冬日里满园肃杀,原来春日的海棠夏日里的石榴都落了掉干净,白茫茫的一片,翠瓦敷着白雪,只有墙角一树蜡梅花开得正好,她先是远望,跟着便把画芭蕉的那一张揉了扔进书缸里,又铺开一张纸,调了朱砂金黄画宫墙下的那株蜡梅树。
手上调着颜色,抬头对细叶笑一笑:“这话往后就别再说了。”阖宫里没有一个人会替她委屈,笔在纸上落了红,又点上金,蜡梅枝条还细,花却开得极密,开着窗子便能闻见幽香,她吩咐细叶:“去剪上两枝,插在梅瓶里,给皇后娘娘送去。”

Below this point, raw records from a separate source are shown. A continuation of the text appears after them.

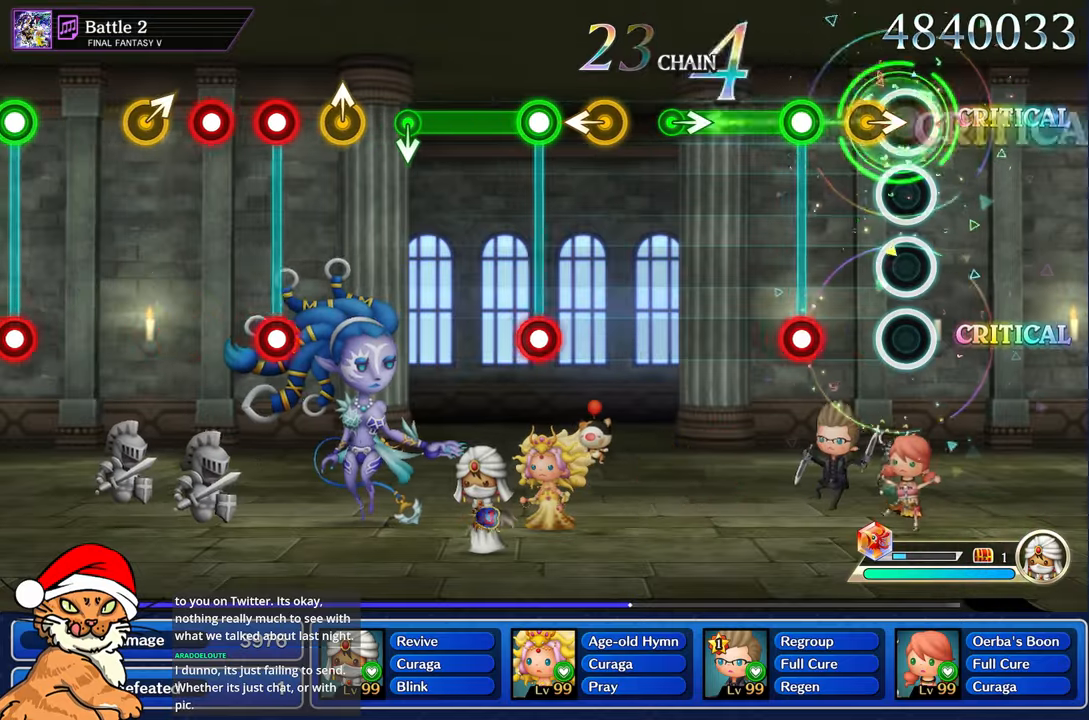
{"dt_ms": 500, "buttons": ["L1", "R1"], "left_stick": "center", "right_stick": "center", "events": [[50, "L1", "up"], [100, "left_stick", "right"], [200, "left_stick", "center"], [267, "R1", "down"], [300, "L1", "down"]]}
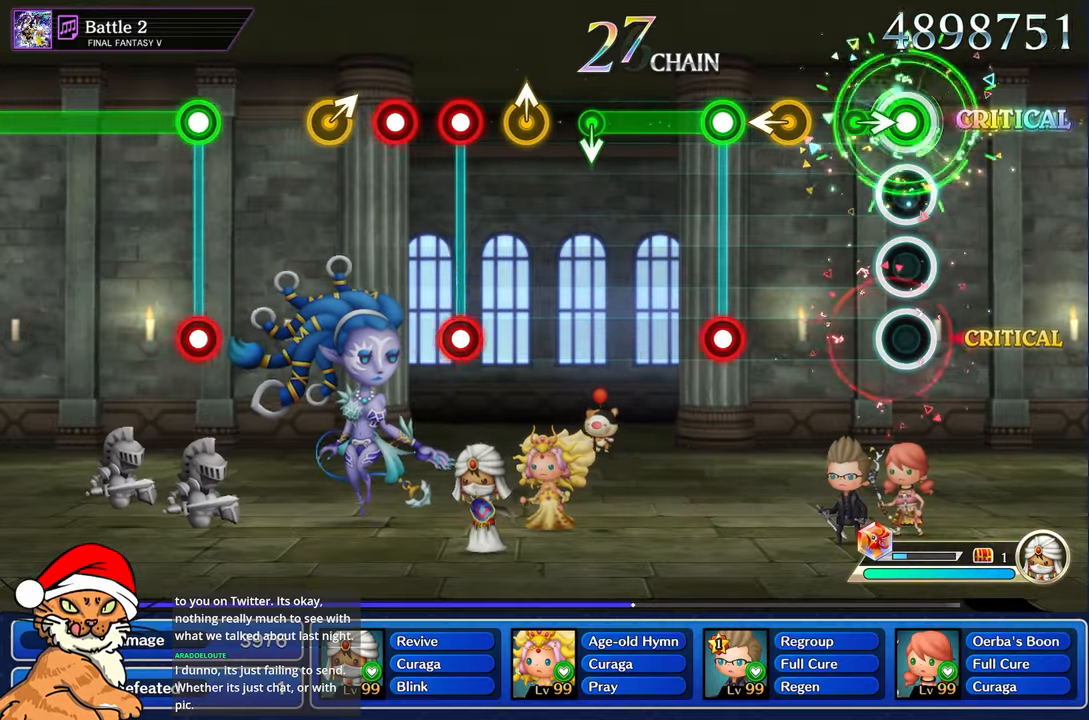
{"dt_ms": 500, "buttons": ["R1"], "left_stick": "center", "right_stick": "center", "events": [[117, "L1", "up"], [133, "R1", "up"], [250, "left_stick", "right"], [367, "left_stick", "left"], [433, "R1", "down"], [450, "left_stick", "center"]]}
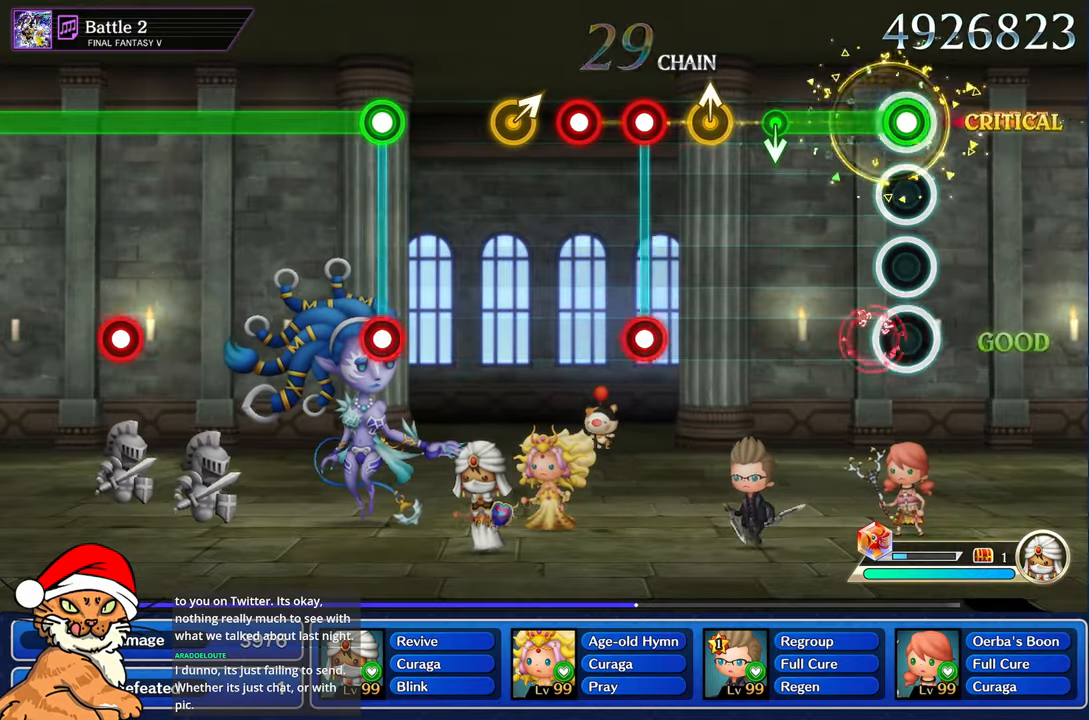
{"dt_ms": 500, "buttons": [], "left_stick": "center", "right_stick": "center", "events": [[17, "L1", "down"], [367, "L1", "up"], [367, "R1", "up"]]}
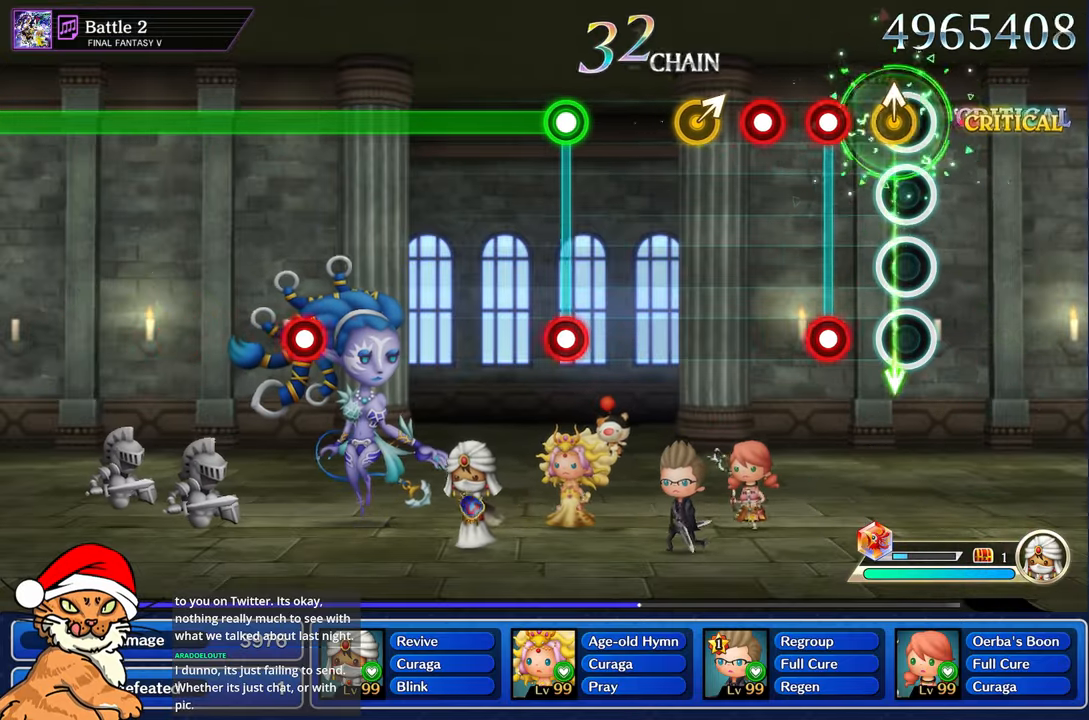
{"dt_ms": 500, "buttons": ["R1"], "left_stick": "up-right", "right_stick": "center", "events": [[100, "left_stick", "up"], [167, "left_stick", "up-left"], [250, "R1", "down"], [267, "left_stick", "center"], [367, "L1", "down"], [367, "R1", "up"], [383, "left_stick", "up-right"], [467, "R1", "down"], [500, "L1", "up"]]}
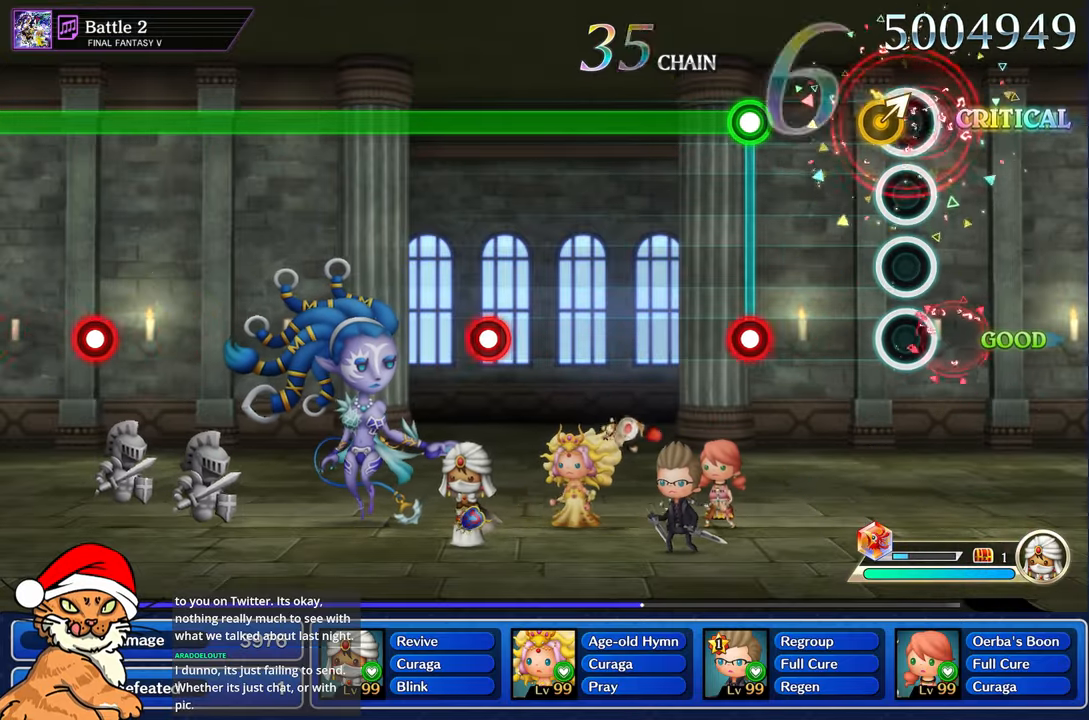
{"dt_ms": 500, "buttons": ["L1", "R1"], "left_stick": "center", "right_stick": "center", "events": [[17, "left_stick", "center"], [100, "R1", "up"], [117, "L1", "down"], [117, "left_stick", "right"], [267, "left_stick", "center"], [483, "R1", "down"]]}
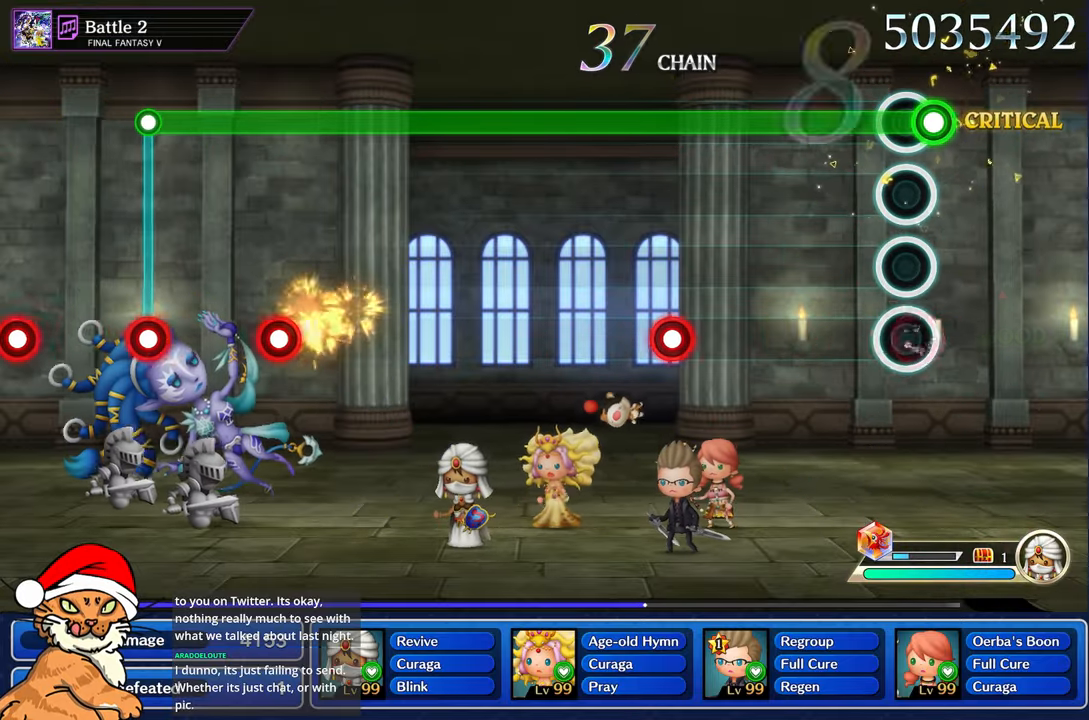
{"dt_ms": 500, "buttons": [], "left_stick": "center", "right_stick": "center", "events": [[83, "R1", "up"], [317, "L1", "up"]]}
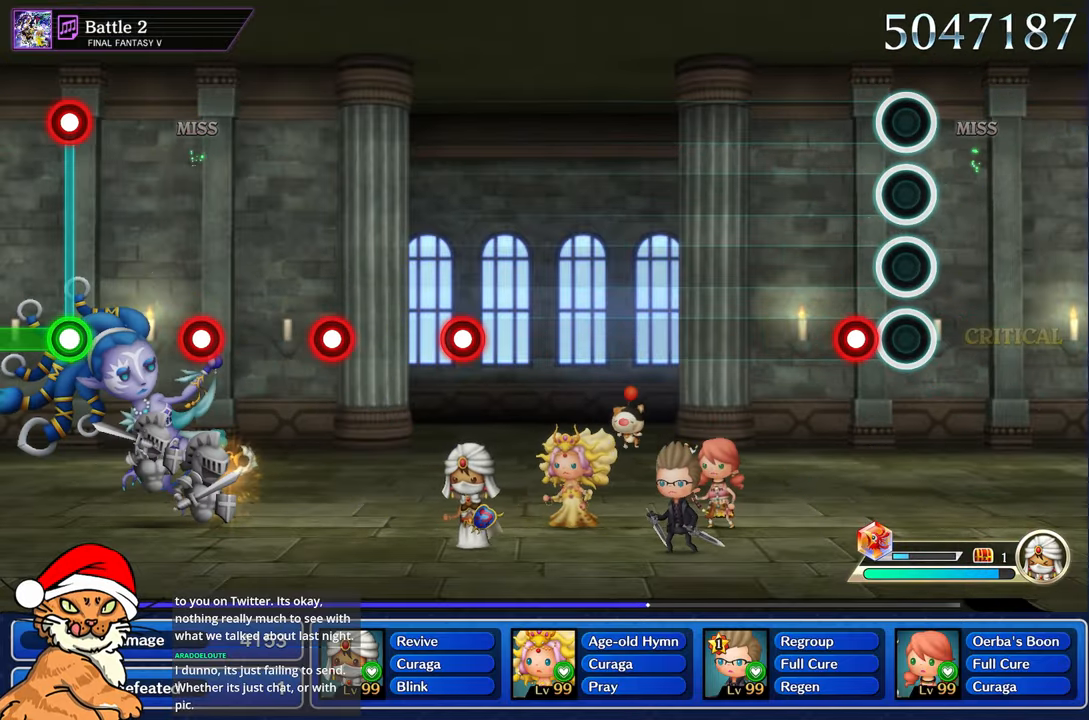
{"dt_ms": 500, "buttons": [], "left_stick": "center", "right_stick": "center", "events": [[167, "R1", "down"], [267, "R1", "up"]]}
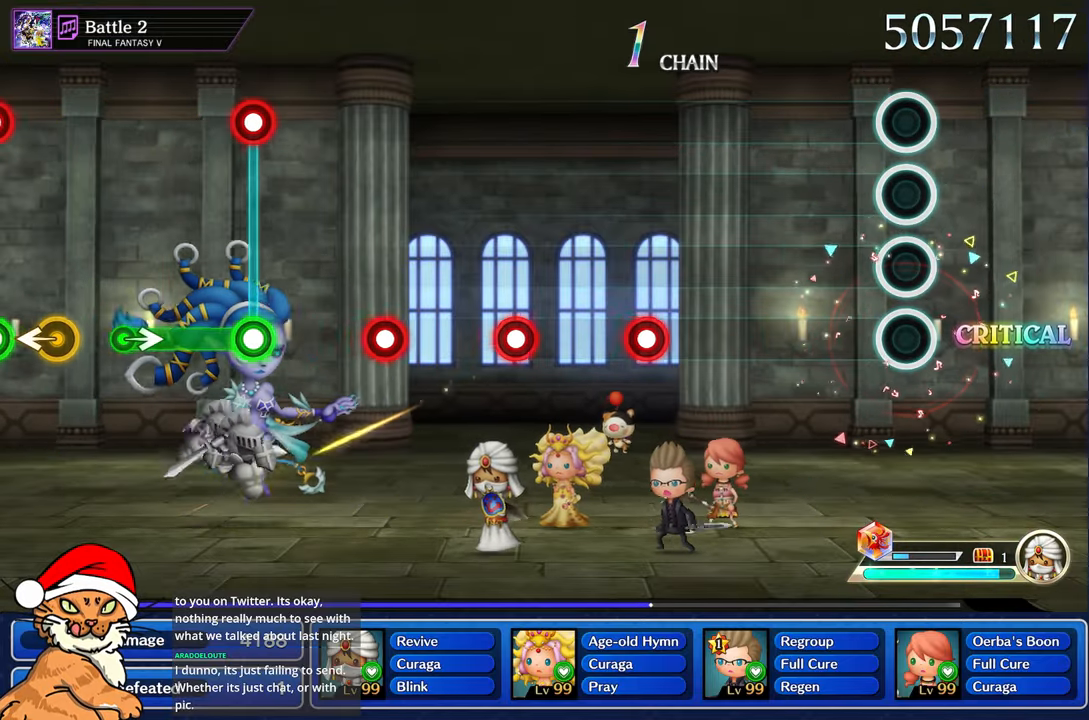
{"dt_ms": 500, "buttons": [], "left_stick": "center", "right_stick": "center", "events": []}
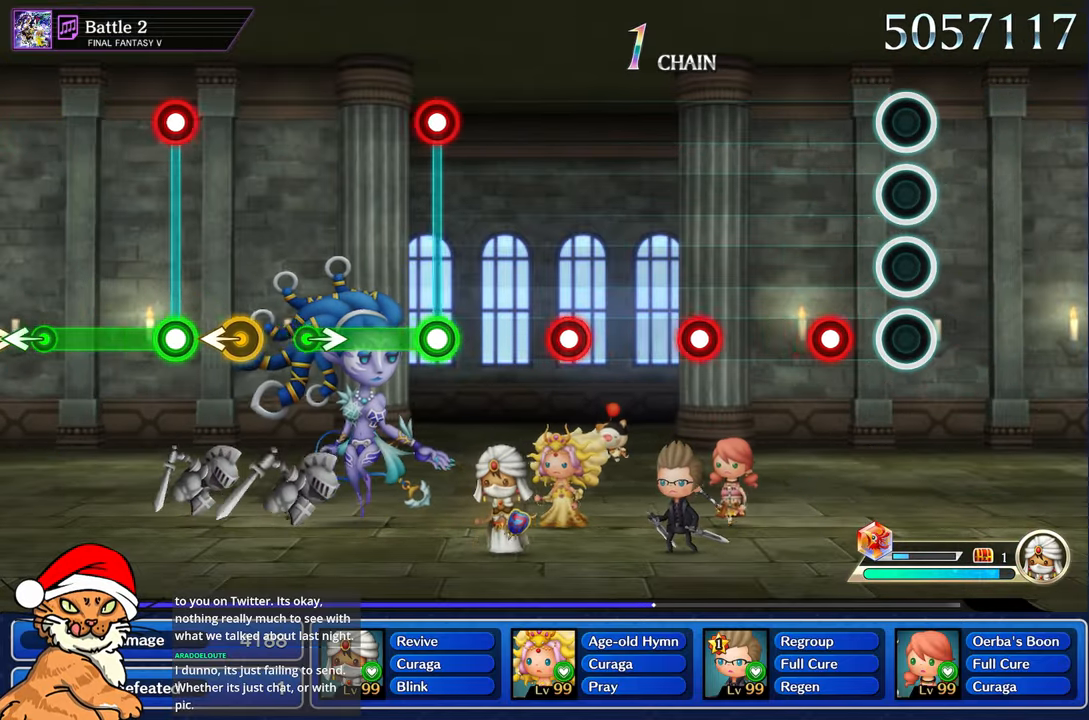
{"dt_ms": 500, "buttons": [], "left_stick": "center", "right_stick": "center", "events": [[183, "R1", "down"], [283, "R1", "up"]]}
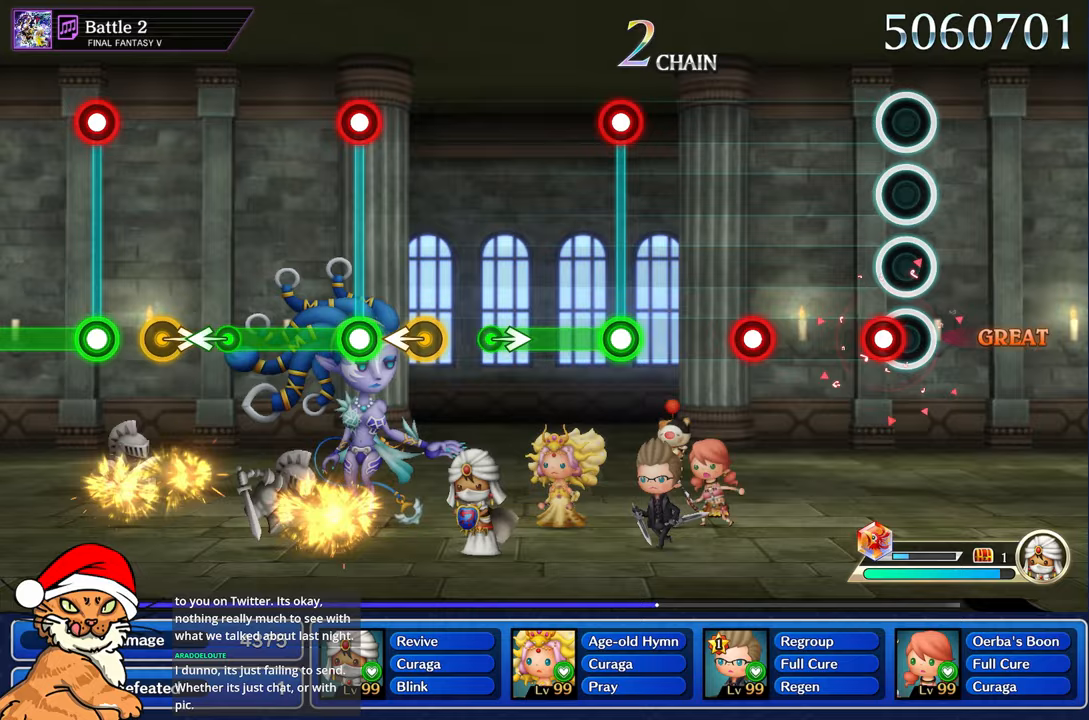
{"dt_ms": 500, "buttons": ["R1"], "left_stick": "center", "right_stick": "center", "events": [[50, "R1", "down"], [150, "R1", "up"], [417, "R1", "down"]]}
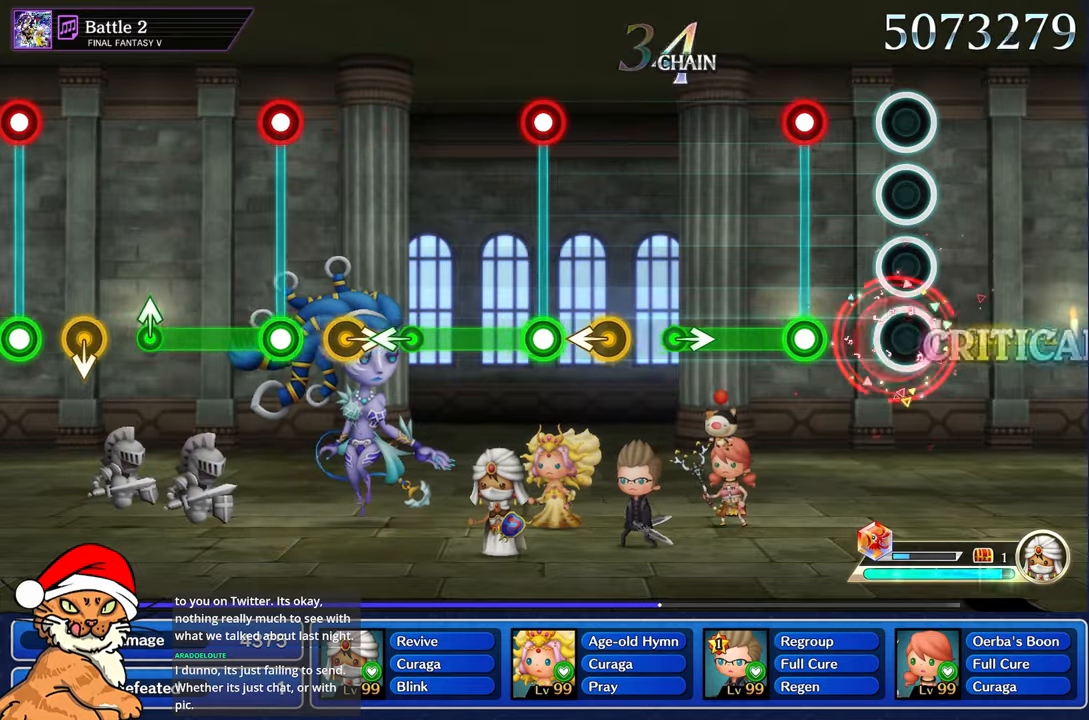
{"dt_ms": 500, "buttons": ["L1", "R1"], "left_stick": "center", "right_stick": "center", "events": [[33, "R1", "up"], [267, "L1", "down"], [283, "R1", "down"]]}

细叶到墙角去剪枝,碧微搁下笔立起来,抽出一方帕子,包了两个玛瑙冻盘子里香橼,冲饮冰招一招手,让小禄子给秦显带过去。
饮冰掩了口:“公主也给殿下带句话去。”她手里捧着填漆盒子,里头是各色杂宝,炊雪的手里方是一盒艳晶晶的金钢石,从南边买来,打开盒子光艳艳的,这许多好东西,一出手便是一匣子,里头七八颗龙眼那么大的,宫里且都少见。
小禄子捧着两颗香橼,就立在阶下等着,碧微当着宫人的面,纵心里有话也说不出口,还又回到屋中,落在纸上,短短五个字儿的小笺,写得面上泛红,耳廊微热,密密叠起来,让小禄子一道带回去。
饮冰捧了盒子进屋来,捧了一桌子的宝石:“殿下真是有心了,知道公主守孝,冬至大宴不能戴红的,这一颗拿出去足够惹人艳羡了。”
碧微心知冬至大宴之后就要颁布旨意,秦显求而未得,自己承他厚意不能再逼迫他,心里苦涩,默默咽下,等他成婚,自己还未除服,挑出一颗金钢石着人送到司衣局去:“托他们做只簪子来。”
余下的都暂且收起,和那块鹿皮放在一处,炊雪一看就知她心里不好受,劝了她两句:“公主也别太心重了,殿下对公主如此深情,看公主把鹿皮收起来不用,就送了白狐裘来,是把公主摆在心上的。”
“我知道。”碧微又想起自己写的那句话,不负相思意,既是写给秦显的,也是写给自己的,两人都不相负才好。
冬至民人祭祖,天子祭天,正元帝领着太子前三日便往南郊斋宫,正元帝乘坐六驾前往斋宫,改往年太尉光禄卿为亚献终献的旧例,让太子亚献,亲王终献。
既改旧例,正元帝又还有两个儿子,秦昭在清江大营不提,秦昱秦昰这两个儿子里取其一做终献,秦昱年长,秦昰年幼,祭天是国之大礼,让秦昰做终献,怕他人小忘词,对天不敬。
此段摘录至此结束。